Es desalentador comprobar que algunos
funcionarios públicos aplican, quizás sin proponérselo, esa máxima de triste
recordación según la cual las deudas viejas no se pagan y las nuevas se dejan
envejecer. Algunos lo hacen conscientes de que si pagan pueden ser acusados de
haberse confabulado con el interesado y encontrarse involucrados en otro
proceso con el propósito de determinar sus responsabilidades. Otros lo hacen
simplemente para no distraer recursos en actividades que no reditúan ningún
beneficio político y optan por hacer inversiones electoralmente visibles como
construir carreteras, colegios, postas médicas y hospitales.
Lo lamentable es verificar cada año que esos
mismos funcionarios no agotan todas sus partidas presupuestales ni pagan sus
deudas o disminuyen las que tienen acumuladas que, por si fuera poco, siguen
incrementándose con los intereses que deben calcularse hasta la fecha efectiva
de pago, detalle que debería alentarlos a disminuir y eliminar deudas en lugar
de incidir en el perro muerto.
Si deciden pagar se permiten negociar montos
colocándote contra la pared y conminándote a aceptar fuertes deducciones para
justificar ante sus principales las razones por las que proceden así, como si
no bastara con la deuda misma que nace de una obligación jurídicamente
inobjetable.
No hace mucho una entidad me invitó a negociar el
cumplimiento de un laudo –de un caso en el que yo había intervenido como
abogado– que ya tenía buen tiempo durmiendo el sueño de los justos. Lo primero
que plantearon fue que me olvide de los intereses que me había costado mucho
lograr que se reconozcan. A continuación me recortaron el monto de la deuda en
un porcentaje ciertamente significativo que por decoro no confesaré. Y, como si
todo ello no fuera poco, me ofrecieron pagar una parte por adelantado y la otra
en diez cuota trimestrales, lo que equivale a un pago en cerca de tres años.

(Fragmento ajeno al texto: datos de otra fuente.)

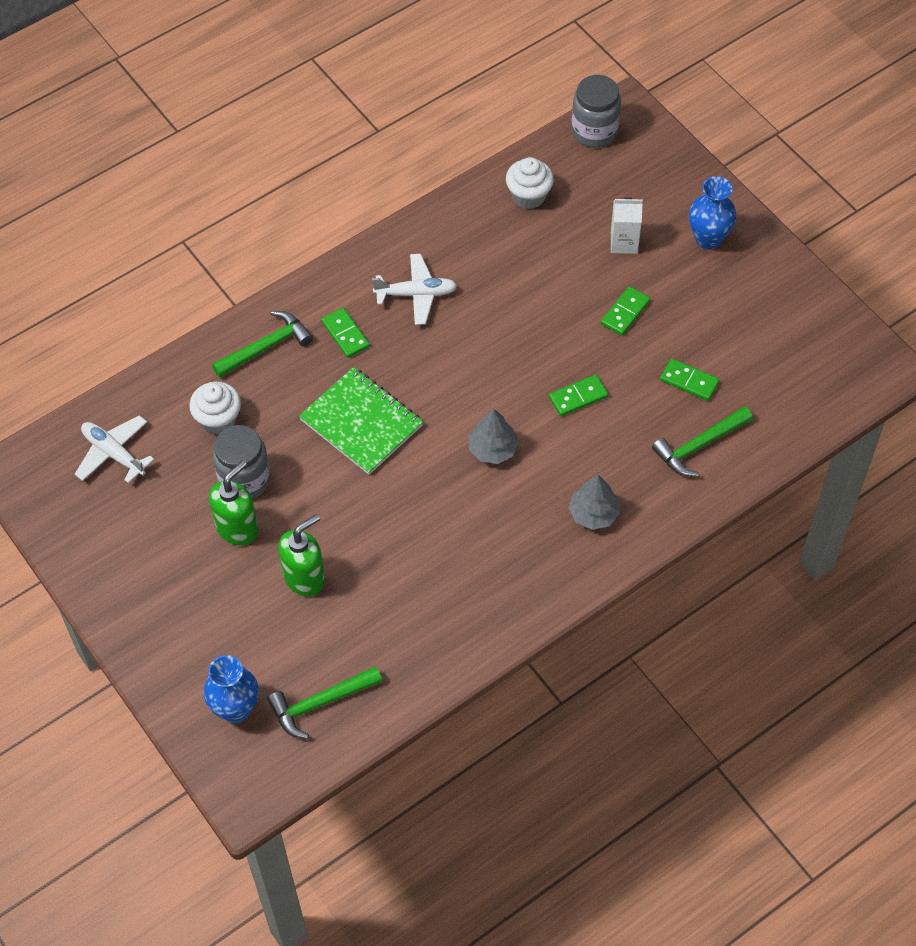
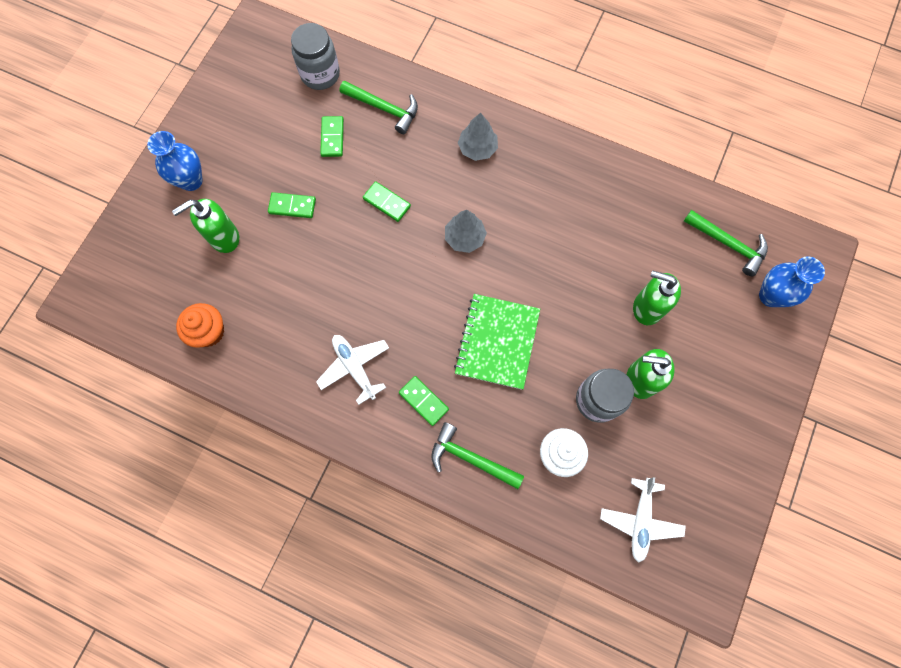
camera: 120 degrees left, 15 degrees up
green domino [321,308,370,358] -> green domino turned 75 degrees counterclockwise [399,376,449,426]
white cupcake [506,157,554,209] -> orange cupcake [176,303,224,348]
grey jar [571,75,621,148] -> grey jar moved to [291,23,340,90]
white carton [611,198,643,254] -> green soap dispenser [172,199,239,253]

¿Cuál era la razón que los impulsó a querer pagar y a cercenar la acreencia?
¿El miedo a una acción penal?
Nada de eso. Como se trataba de una entidad
regional sujeta a una suerte de control por parte de un ministerio, si mantenía
por más de tres años su presupuesto deficitario iba a ser intervenida por las
autoridades centrales y sus directores despachados a sus casas. La única forma
de evitarlo era pulverizando esa deuda de sus registros. Y eso fue lo que los
animó y lo que de paso permitió que pagaran.
La idea, sin embargo, es que la ejecución de los
laudos no tenga que depender de estos avatares.